Instructions for the task
Search the entries below for the word "pixels", then copy each line in which it is found.

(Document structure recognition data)
↓↓↓

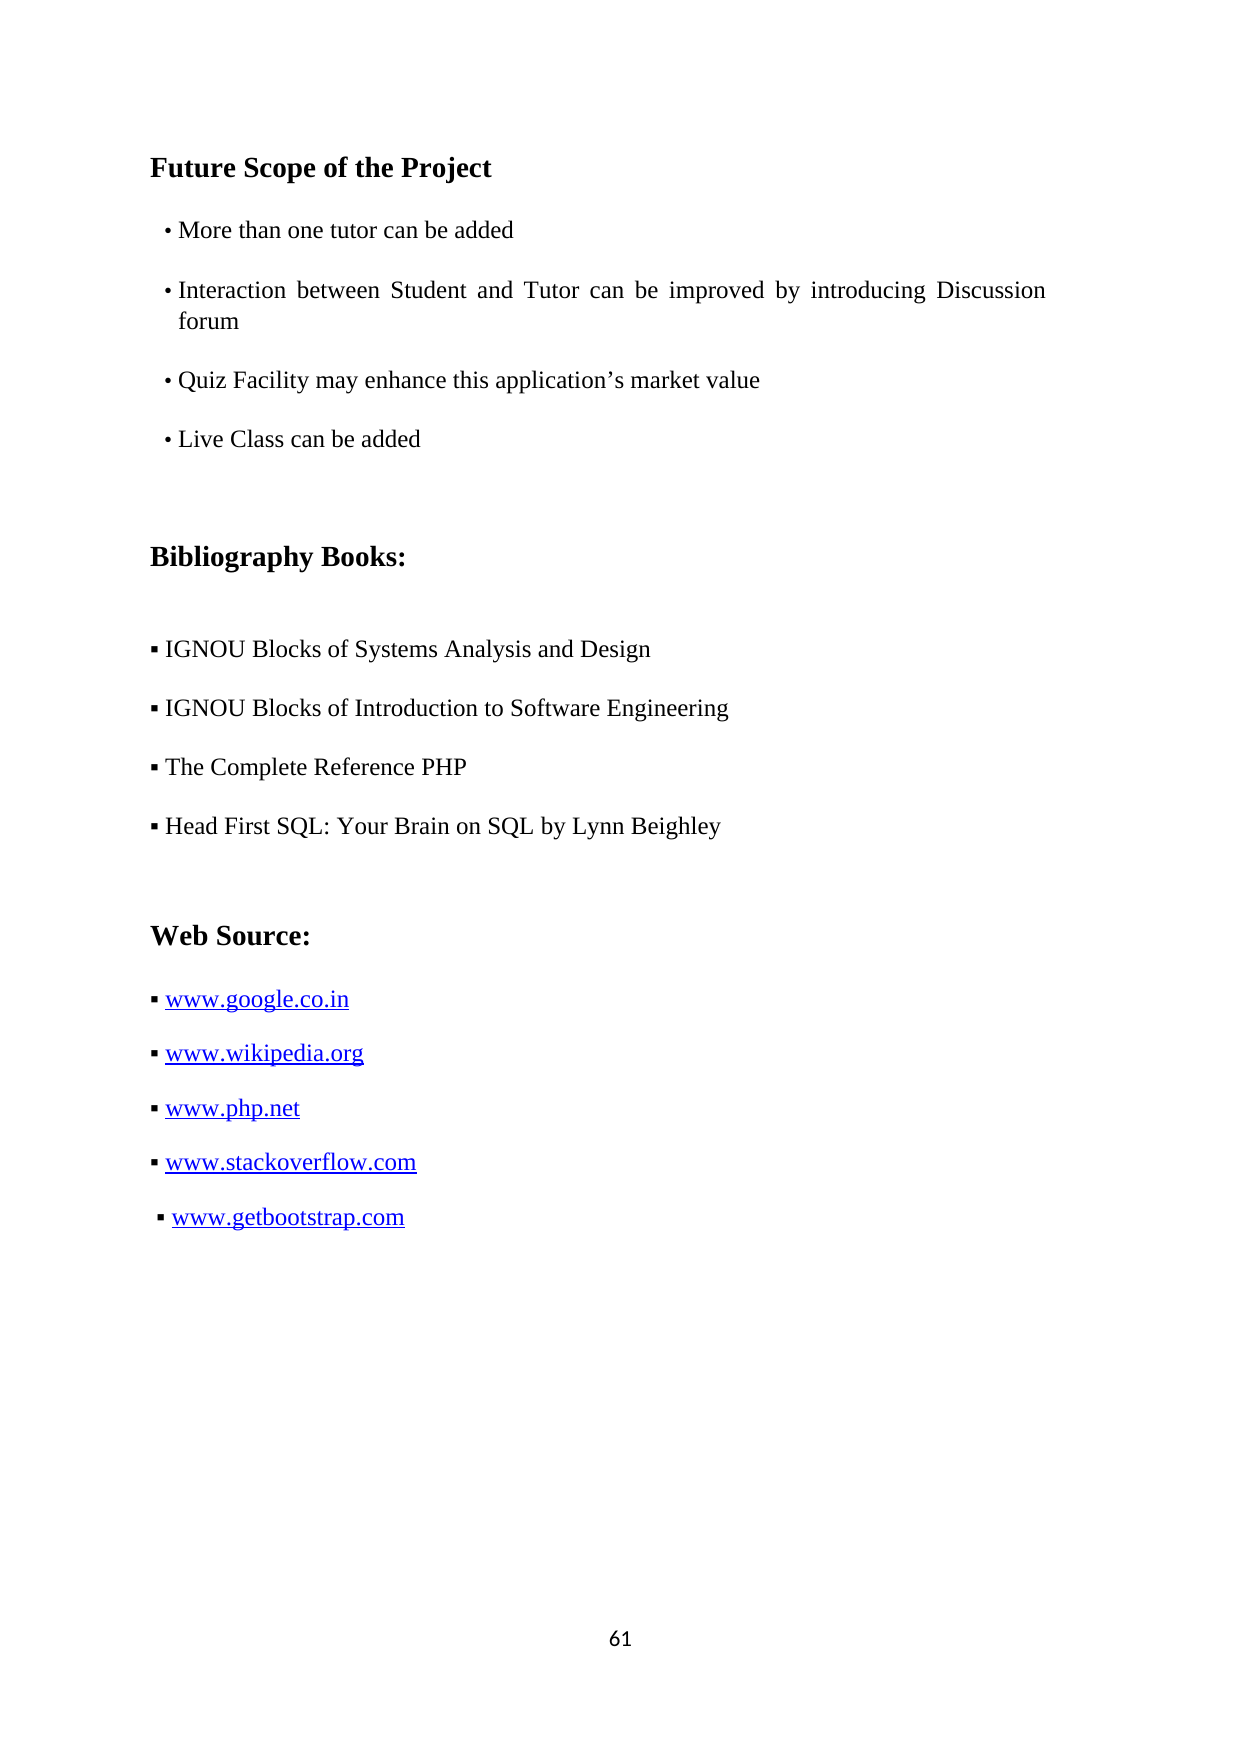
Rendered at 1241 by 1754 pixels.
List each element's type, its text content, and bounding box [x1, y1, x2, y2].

text Future Scope of the Project [150, 150, 1090, 183]
text ▪ Head First SQL: Your Brain on SQL by Lynn Beighley [150, 811, 1047, 840]
text ▪ www.php.net [150, 1093, 1090, 1122]
list Live Class can be added [164, 424, 1047, 453]
text Web Source: [150, 918, 1090, 951]
text ▪ www.google.co.in [150, 984, 1090, 1012]
text ▪ The Complete Reference PHP [150, 752, 1047, 781]
list More than one tutor can be added [164, 215, 1047, 244]
text ▪ IGNOU Blocks of Systems Analysis and Design [150, 634, 1047, 663]
text ▪ www.getbootstrap.com [150, 1202, 1090, 1231]
text ▪ IGNOU Blocks of Introduction to Software Engineering [150, 693, 1047, 722]
list Interaction between Student and Tutor can be improved by introducing Discussion forum [164, 275, 1047, 334]
list Quiz Facility may enhance this application’s market value [164, 365, 1047, 394]
text ▪ www.wikipedia.org [150, 1038, 1090, 1067]
text ▪ www.stackoverflow.com [150, 1147, 1090, 1176]
text Bibliography Books: [150, 539, 1090, 573]
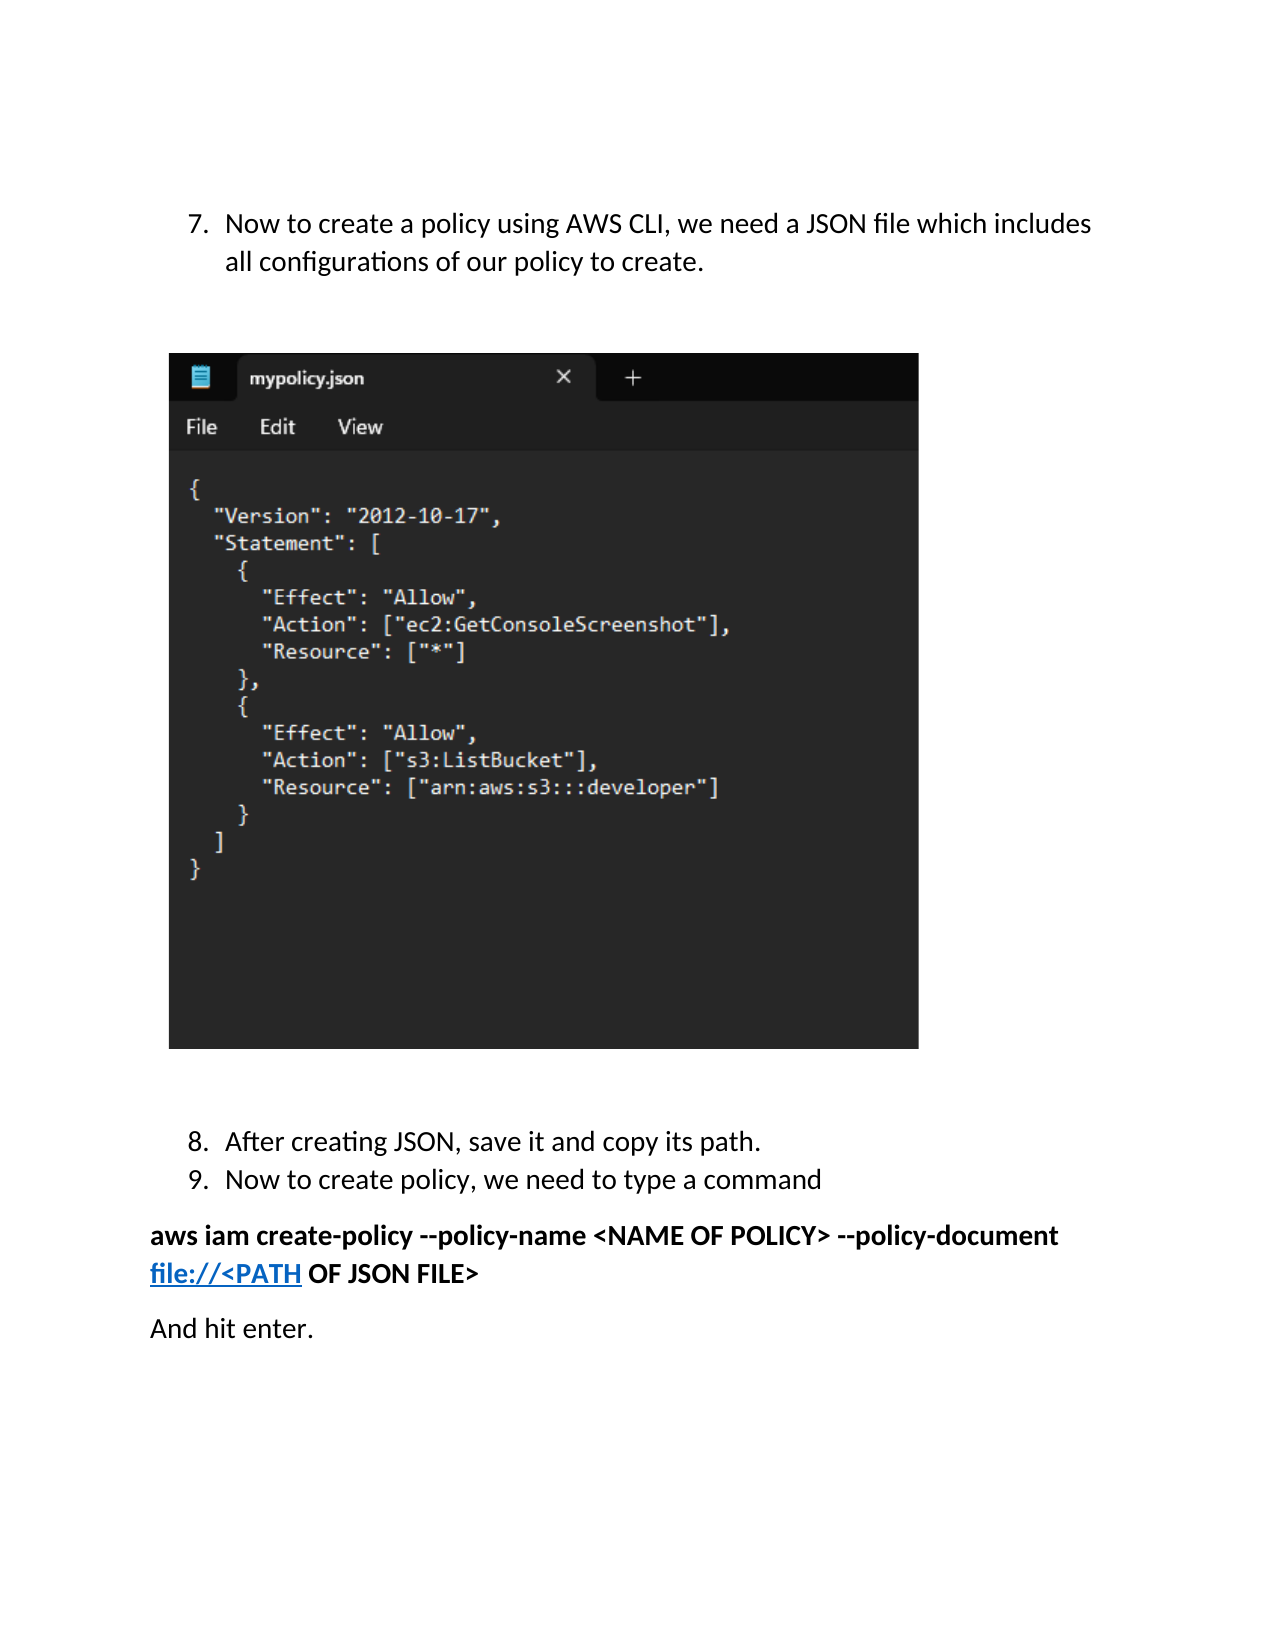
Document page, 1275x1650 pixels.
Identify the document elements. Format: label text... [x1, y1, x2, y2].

↑↑↑

Result of the exercise
Rendered at 1241 by 1754 pixels.
Document page, 1275x1650 pixels.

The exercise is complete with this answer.